### Problem statement
Reproduce every line of the items below verbatim, changing nothing.

### Source records
+ + + +

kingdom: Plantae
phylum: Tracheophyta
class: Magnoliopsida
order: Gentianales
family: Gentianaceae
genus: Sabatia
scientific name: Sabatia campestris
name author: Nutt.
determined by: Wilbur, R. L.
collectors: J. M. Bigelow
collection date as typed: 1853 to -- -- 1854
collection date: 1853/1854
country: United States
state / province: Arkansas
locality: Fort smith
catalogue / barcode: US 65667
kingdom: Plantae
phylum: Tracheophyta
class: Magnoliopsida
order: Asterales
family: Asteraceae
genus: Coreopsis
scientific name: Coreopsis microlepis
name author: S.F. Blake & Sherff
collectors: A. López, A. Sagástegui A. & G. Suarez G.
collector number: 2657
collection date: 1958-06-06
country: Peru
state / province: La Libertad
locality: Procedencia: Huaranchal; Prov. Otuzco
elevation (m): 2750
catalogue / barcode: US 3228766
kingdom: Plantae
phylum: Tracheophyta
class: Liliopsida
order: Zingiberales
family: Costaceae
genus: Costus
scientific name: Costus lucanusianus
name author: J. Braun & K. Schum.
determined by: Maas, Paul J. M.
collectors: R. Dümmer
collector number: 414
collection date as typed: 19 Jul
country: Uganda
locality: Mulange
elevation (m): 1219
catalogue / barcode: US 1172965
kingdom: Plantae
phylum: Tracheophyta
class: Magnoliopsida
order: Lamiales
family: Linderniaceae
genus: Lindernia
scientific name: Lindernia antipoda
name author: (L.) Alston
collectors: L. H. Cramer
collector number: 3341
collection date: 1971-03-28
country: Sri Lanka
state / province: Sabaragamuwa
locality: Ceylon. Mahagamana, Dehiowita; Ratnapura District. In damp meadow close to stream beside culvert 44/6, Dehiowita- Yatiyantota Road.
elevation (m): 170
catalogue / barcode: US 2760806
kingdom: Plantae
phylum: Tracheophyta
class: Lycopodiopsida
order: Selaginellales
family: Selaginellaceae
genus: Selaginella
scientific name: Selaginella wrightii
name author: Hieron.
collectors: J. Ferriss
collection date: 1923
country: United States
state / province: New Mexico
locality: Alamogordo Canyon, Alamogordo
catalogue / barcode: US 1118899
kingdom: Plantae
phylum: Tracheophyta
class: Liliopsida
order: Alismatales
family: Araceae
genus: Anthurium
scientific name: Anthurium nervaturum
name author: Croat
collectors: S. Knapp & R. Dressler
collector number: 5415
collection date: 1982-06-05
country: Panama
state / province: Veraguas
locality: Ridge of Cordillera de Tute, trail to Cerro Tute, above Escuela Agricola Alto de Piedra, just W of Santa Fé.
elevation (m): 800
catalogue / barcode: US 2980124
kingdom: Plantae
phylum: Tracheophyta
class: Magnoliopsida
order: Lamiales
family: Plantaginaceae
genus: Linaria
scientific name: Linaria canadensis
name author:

+ + + +

### The solution
kingdom: Plantae
phylum: Tracheophyta
class: Magnoliopsida
order: Gentianales
family: Gentianaceae
genus: Sabatia
scientific name: Sabatia campestris
name author: Nutt.
determined by: Wilbur, R. L.
collectors: J. M. Bigelow
collection date as typed: 1853 to -- -- 1854
collection date: 1853/1854
country: United States
state / province: Arkansas
locality: Fort smith
catalogue / barcode: US 65667
kingdom: Plantae
phylum: Tracheophyta
class: Magnoliopsida
order: Asterales
family: Asteraceae
genus: Coreopsis
scientific name: Coreopsis microlepis
name author: S.F. Blake & Sherff
collectors: A. López, A. Sagástegui A. & G. Suarez G.
collector number: 2657
collection date: 1958-06-06
country: Peru
state / province: La Libertad
locality: Procedencia: Huaranchal; Prov. Otuzco
elevation (m): 2750
catalogue / barcode: US 3228766
kingdom: Plantae
phylum: Tracheophyta
class: Liliopsida
order: Zingiberales
family: Costaceae
genus: Costus
scientific name: Costus lucanusianus
name author: J. Braun & K. Schum.
determined by: Maas, Paul J. M.
collectors: R. Dümmer
collector number: 414
collection date as typed: 19 Jul
country: Uganda
locality: Mulange
elevation (m): 1219
catalogue / barcode: US 1172965
kingdom: Plantae
phylum: Tracheophyta
class: Magnoliopsida
order: Lamiales
family: Linderniaceae
genus: Lindernia
scientific name: Lindernia antipoda
name author: (L.) Alston
collectors: L. H. Cramer
collector number: 3341
collection date: 1971-03-28
country: Sri Lanka
state / province: Sabaragamuwa
locality: Ceylon. Mahagamana, Dehiowita; Ratnapura District. In damp meadow close to stream beside culvert 44/6, Dehiowita- Yatiyantota Road.
elevation (m): 170
catalogue / barcode: US 2760806
kingdom: Plantae
phylum: Tracheophyta
class: Lycopodiopsida
order: Selaginellales
family: Selaginellaceae
genus: Selaginella
scientific name: Selaginella wrightii
name author: Hieron.
collectors: J. Ferriss
collection date: 1923
country: United States
state / province: New Mexico
locality: Alamogordo Canyon, Alamogordo
catalogue / barcode: US 1118899
kingdom: Plantae
phylum: Tracheophyta
class: Liliopsida
order: Alismatales
family: Araceae
genus: Anthurium
scientific name: Anthurium nervaturum
name author: Croat
collectors: S. Knapp & R. Dressler
collector number: 5415
collection date: 1982-06-05
country: Panama
state / province: Veraguas
locality: Ridge of Cordillera de Tute, trail to Cerro Tute, above Escuela Agricola Alto de Piedra, just W of Santa Fé.
elevation (m): 800
catalogue / barcode: US 2980124
kingdom: Plantae
phylum: Tracheophyta
class: Magnoliopsida
order: Lamiales
family: Plantaginaceae
genus: Linaria
scientific name: Linaria canadensis
name author:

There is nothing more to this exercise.